Einige Gedanken zur Lage (mit Michael Hudson)

Tiefste Verunsicherung in dieser neuen Weltlage ist kein angenehmer Zustand. Damit werden wir, wenn wir nicht völlig verbohrt sind, in der nächsten Zeit leben müssen. Ein Versuch, Ordnung in meine Gedanken zu bringen. Michael Hudsons Aufsatz vom 8.2.2022 hilft mir dabei.(Übersetzungen von mir mit deepL)

1. Es geht um den ökonomischen Kampf um Einflusssphären, vermutlich auf Leben und Tod

Dazu Hudson:

„Das heutige Sanktionsregime ist nach innen gerichtet, um Amerikas NATO- und andere westliche Verbündete daran zu hindern, mehr Handel und Investitionen mit Russland und China zu tätigen. Das Ziel ist nicht so sehr, Russland und China zu isolieren, sondern vielmehr, diese Verbündeten fest in Amerikas eigenem wirtschaftlichen Orbit zu halten.“

Es ist meiner Meinung nach mehr als das: Das Ende der 500-jährigen Kolonisierung der Welt, die immer auch eine brutale, rassistisch-ideologische Unterwerfung und nicht nur eine ökonomische war.

ZIEL DER AUFGABE ▸ Schreib den Textabschnitt über die Weltlage noch einmal ab, beginnend bei „Es ist meiner“ und weiter bis „eine ökonomische war.“, und benenne dabei „Kolonisierung“ in „Eroberung“ um. Die Zeilen danach haben mit dem Textabschnitt über die Weltlage nichts zu tun.

AUSZUG DER DATEN ▸
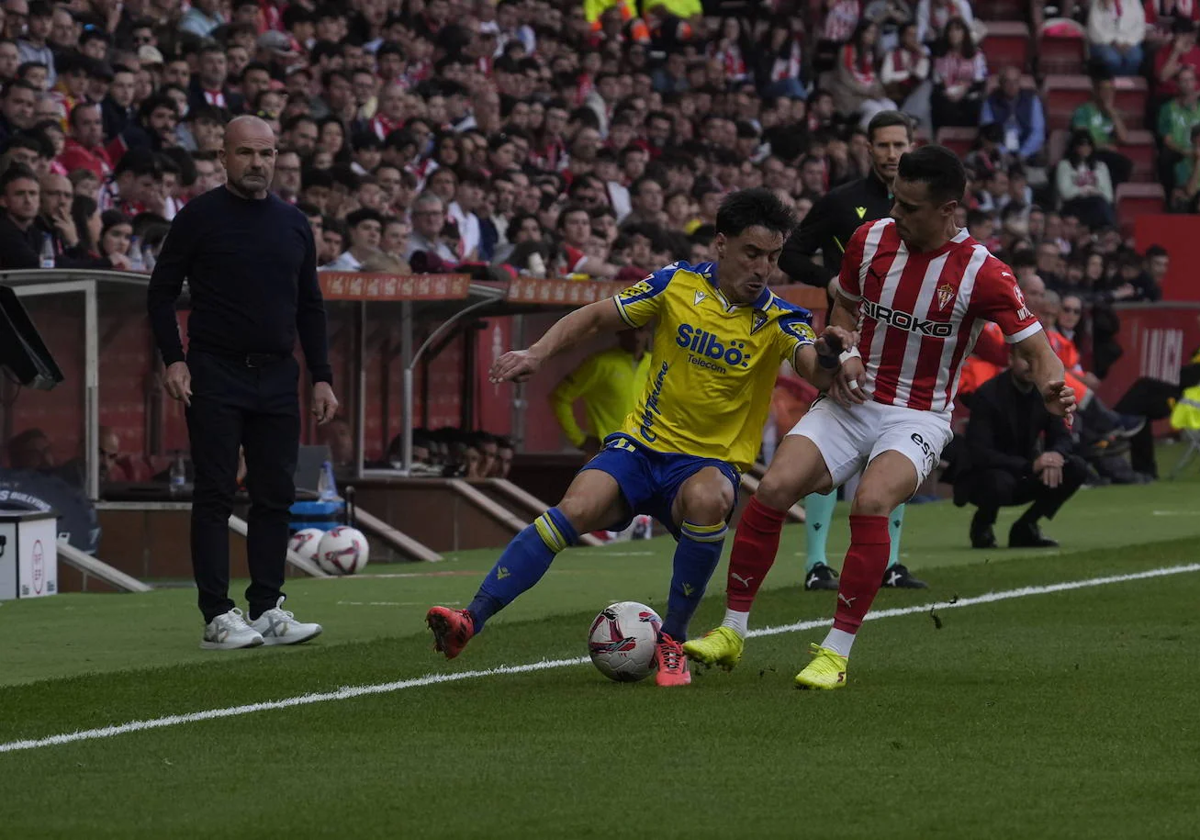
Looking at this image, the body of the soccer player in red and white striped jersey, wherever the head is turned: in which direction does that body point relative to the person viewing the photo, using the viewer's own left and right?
facing the viewer and to the left of the viewer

ANTWORT ZUR AUFGABE ▸
Es ist meiner Meinung nach mehr als das: Das Ende der 500-jährigen Eroberung der Welt, die immer auch eine brutale, rassistisch-ideologische Unterwerfung und nicht nur eine ökonomische war.